▸ **ABOUT THIS TASK**: Scan the entries for lines with the word "nghệ", then copy those lines.

▸ **DATA UNDER STUDY**:
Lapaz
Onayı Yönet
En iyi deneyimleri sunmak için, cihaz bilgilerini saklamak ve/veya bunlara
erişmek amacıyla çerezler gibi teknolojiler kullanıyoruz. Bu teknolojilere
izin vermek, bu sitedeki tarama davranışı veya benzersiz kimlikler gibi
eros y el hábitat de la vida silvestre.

* * *

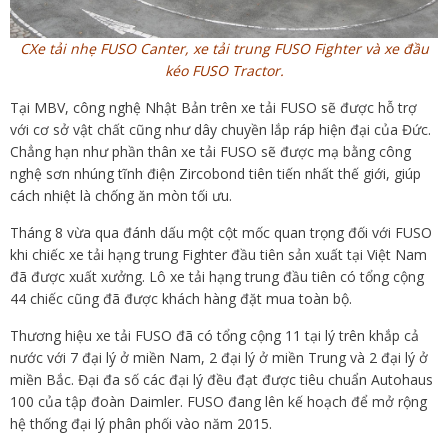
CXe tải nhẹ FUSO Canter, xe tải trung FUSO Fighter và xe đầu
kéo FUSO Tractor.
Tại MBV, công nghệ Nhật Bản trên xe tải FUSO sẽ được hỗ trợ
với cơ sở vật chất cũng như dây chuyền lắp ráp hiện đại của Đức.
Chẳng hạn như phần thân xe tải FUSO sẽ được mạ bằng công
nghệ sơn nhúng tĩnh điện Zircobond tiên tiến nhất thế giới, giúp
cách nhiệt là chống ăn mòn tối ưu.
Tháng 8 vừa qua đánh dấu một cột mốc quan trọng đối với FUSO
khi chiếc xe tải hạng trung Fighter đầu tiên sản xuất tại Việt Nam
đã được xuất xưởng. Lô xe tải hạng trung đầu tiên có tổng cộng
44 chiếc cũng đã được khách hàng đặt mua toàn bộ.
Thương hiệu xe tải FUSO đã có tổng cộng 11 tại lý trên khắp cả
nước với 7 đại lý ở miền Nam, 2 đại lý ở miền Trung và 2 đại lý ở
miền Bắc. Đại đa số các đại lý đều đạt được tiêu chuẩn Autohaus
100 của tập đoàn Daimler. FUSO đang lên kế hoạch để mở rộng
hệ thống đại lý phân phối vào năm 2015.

▸ **SOLUTION TO THE EXERCISE**:
Tại MBV, công nghệ Nhật Bản trên xe tải FUSO sẽ được hỗ trợ
nghệ sơn nhúng tĩnh điện Zircobond tiên tiến nhất thế giới, giúp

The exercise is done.